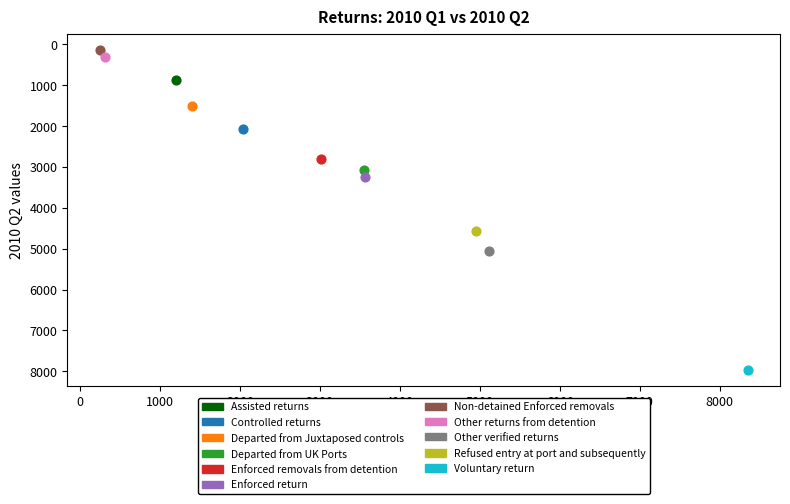

What are all the series names shown in the legend?

Assisted returns, Controlled returns, Departed from Juxtaposed controls, Departed from UK Ports, Enforced removals from detention, Enforced return, Non-detained Enforced removals, Other returns from detention, Other verified returns, Refused entry at port and subsequently, Voluntary return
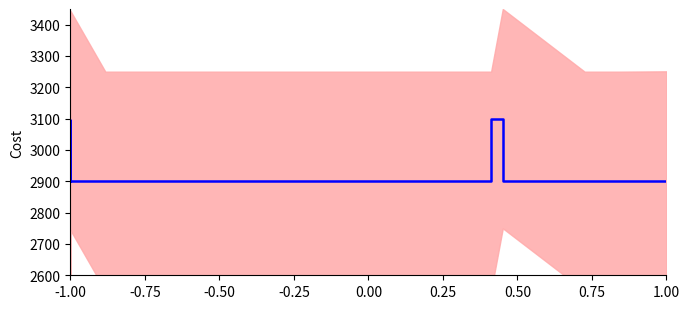

Count the number of categories in the chart.

20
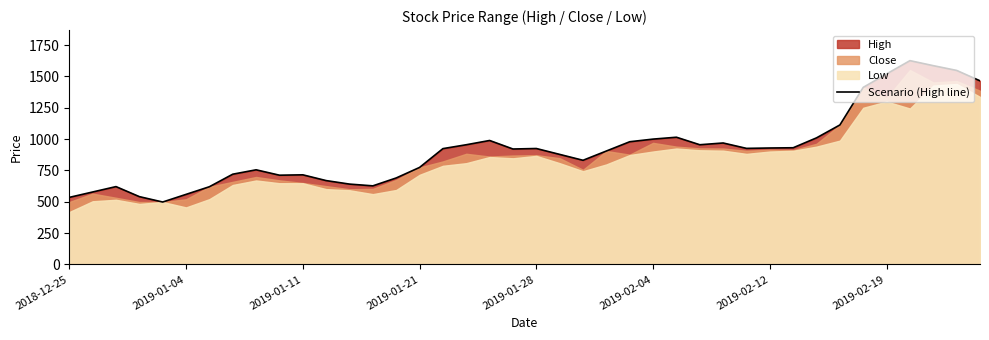

Count the number of categories in the chart.

40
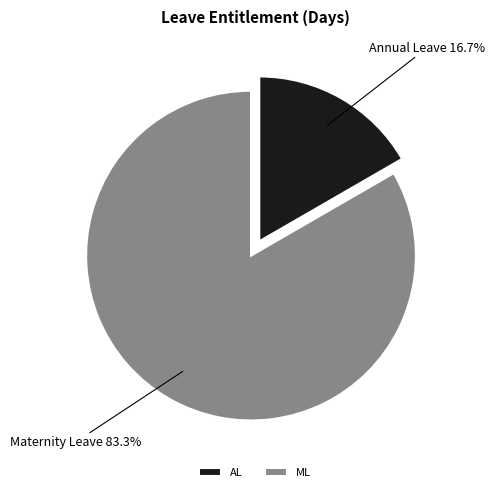

What percentage is the AL slice, to the nearest percent?

17%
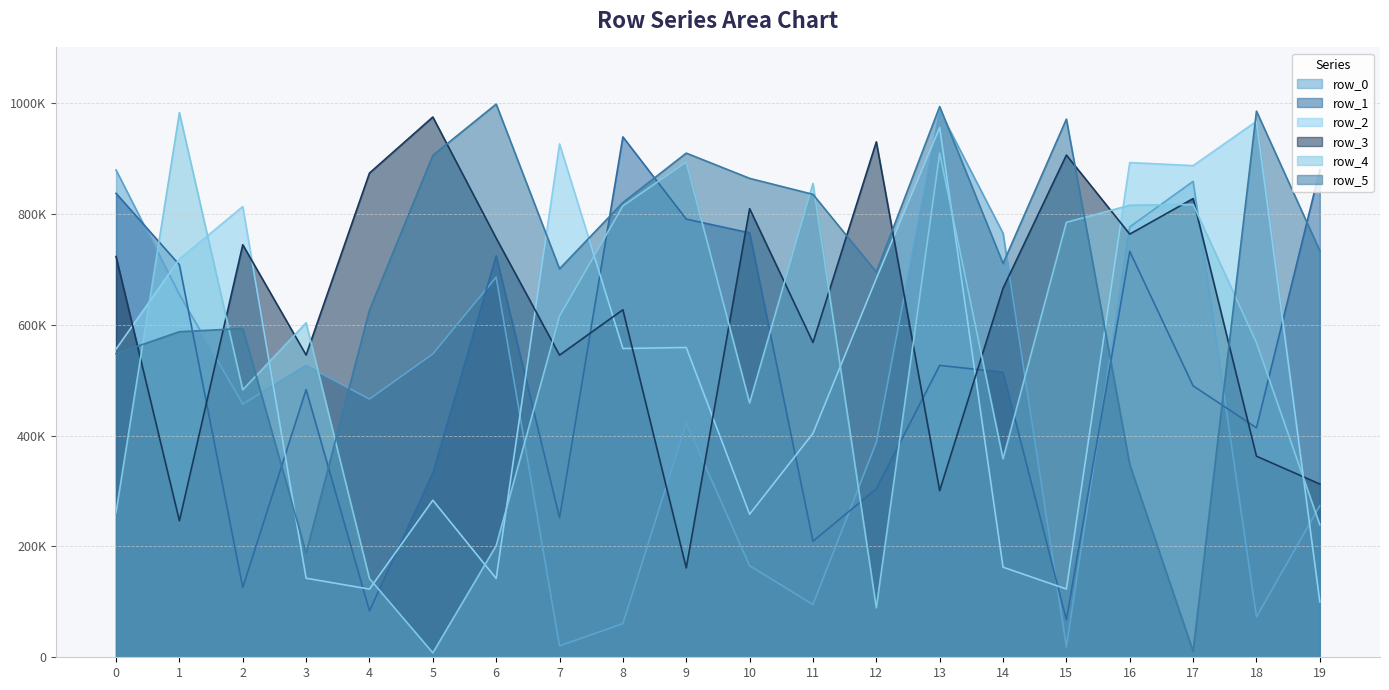

What is the difference between the maximum and minimum values in the row_3 series?

813304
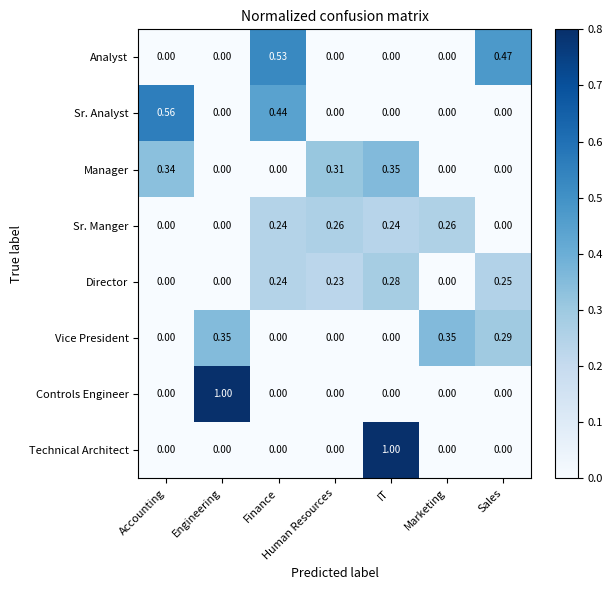

At which category is the sum across all series the highest?

IT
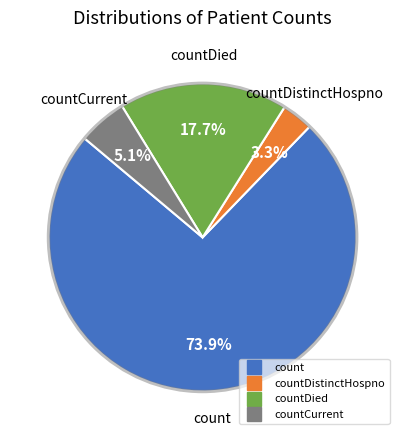

Does any single category account for the majority?

Yes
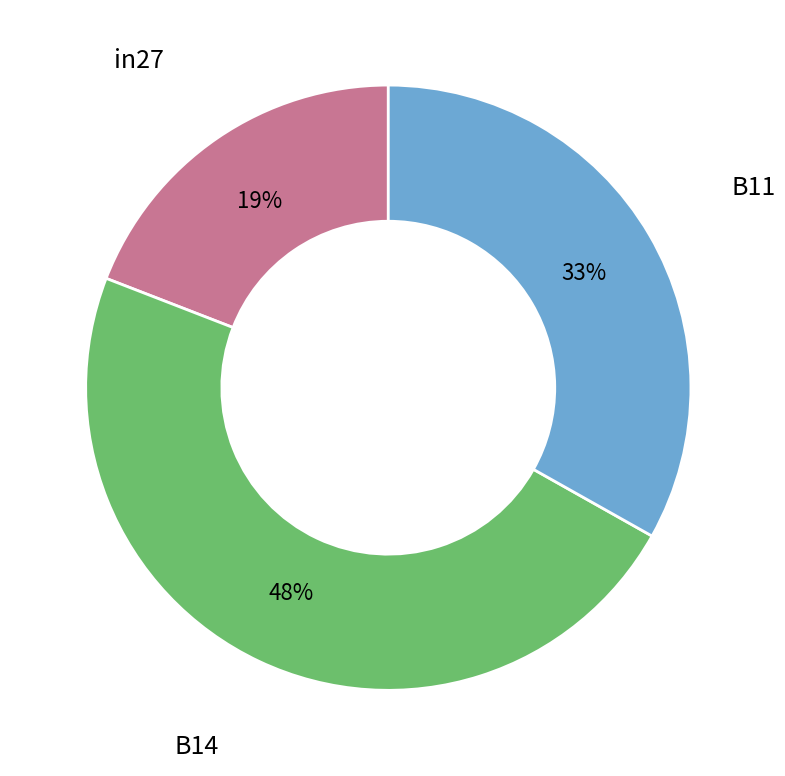

Which slice is the smallest?

in27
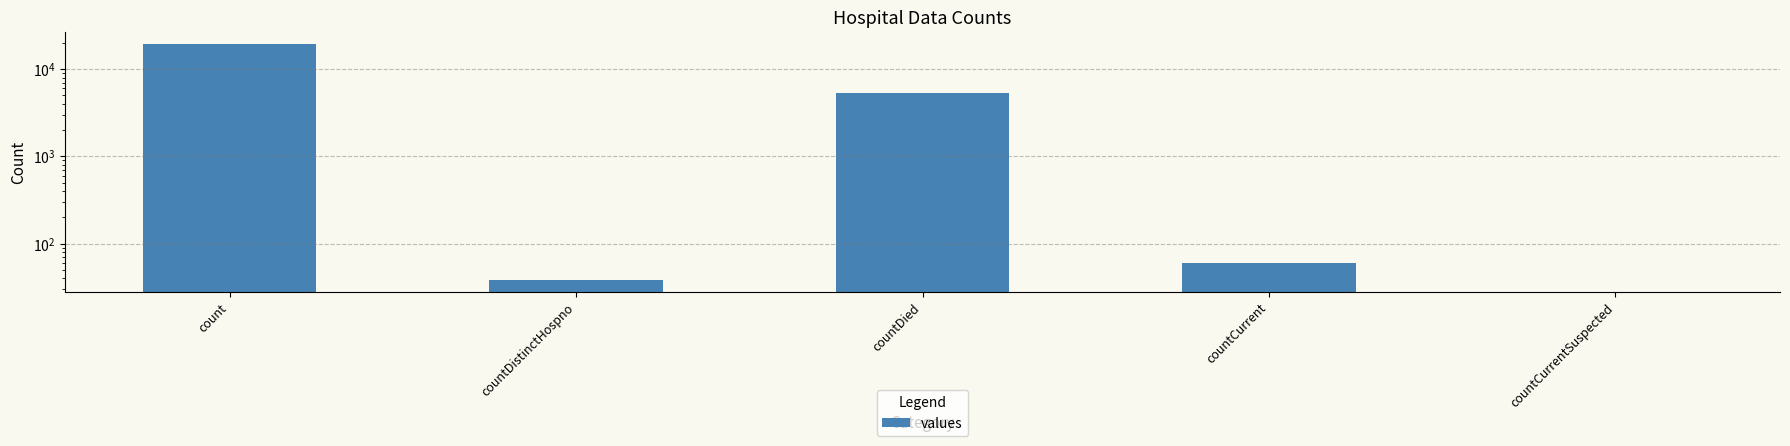

List the labels in order of value, largest first.

count, countDied, countCurrent, countDistinctHospno, countCurrentSuspected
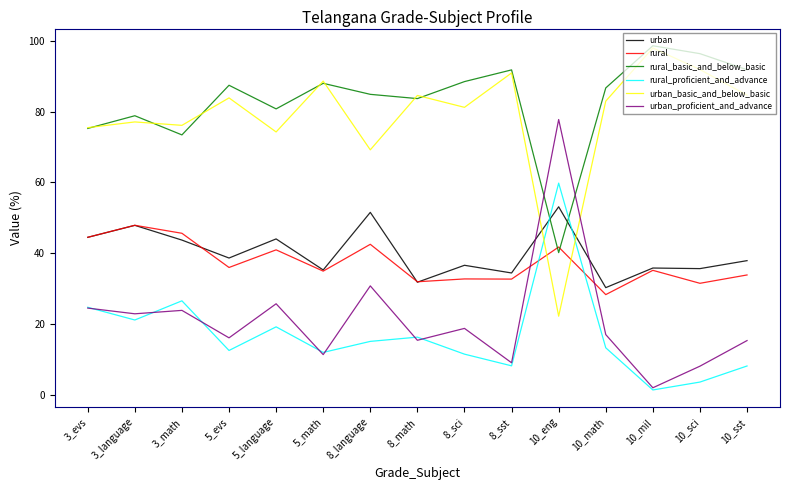

What position from the left is 5_evs?

4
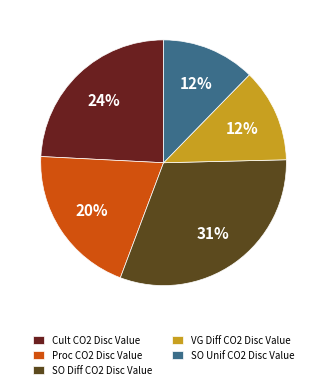

Do SO Diff CO2 Disc Value and Cult CO2 Disc Value together represent more than half of the pie?

Yes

To-do item
Copy out all of the records above word for word, but leave out the pictures.

Answer below
What are all the series names shown in the legend?

Assisted returns, Controlled returns, Departed from Juxtaposed controls, Departed from UK Ports, Enforced removals from detention, Enforced return, Non-detained Enforced removals, Other returns from detention, Other verified returns, Refused entry at port and subsequently, Voluntary return

Count the number of categories in the chart.

20

Count the number of categories in the chart.

40

What percentage is the AL slice, to the nearest percent?

17%

What is the difference between the maximum and minimum values in the row_3 series?

813304

At which category is the sum across all series the highest?

IT

Does any single category account for the majority?

Yes

Which slice is the smallest?

in27

List the labels in order of value, largest first.

count, countDied, countCurrent, countDistinctHospno, countCurrentSuspected

What position from the left is 5_evs?

4

Do SO Diff CO2 Disc Value and Cult CO2 Disc Value together represent more than half of the pie?

Yes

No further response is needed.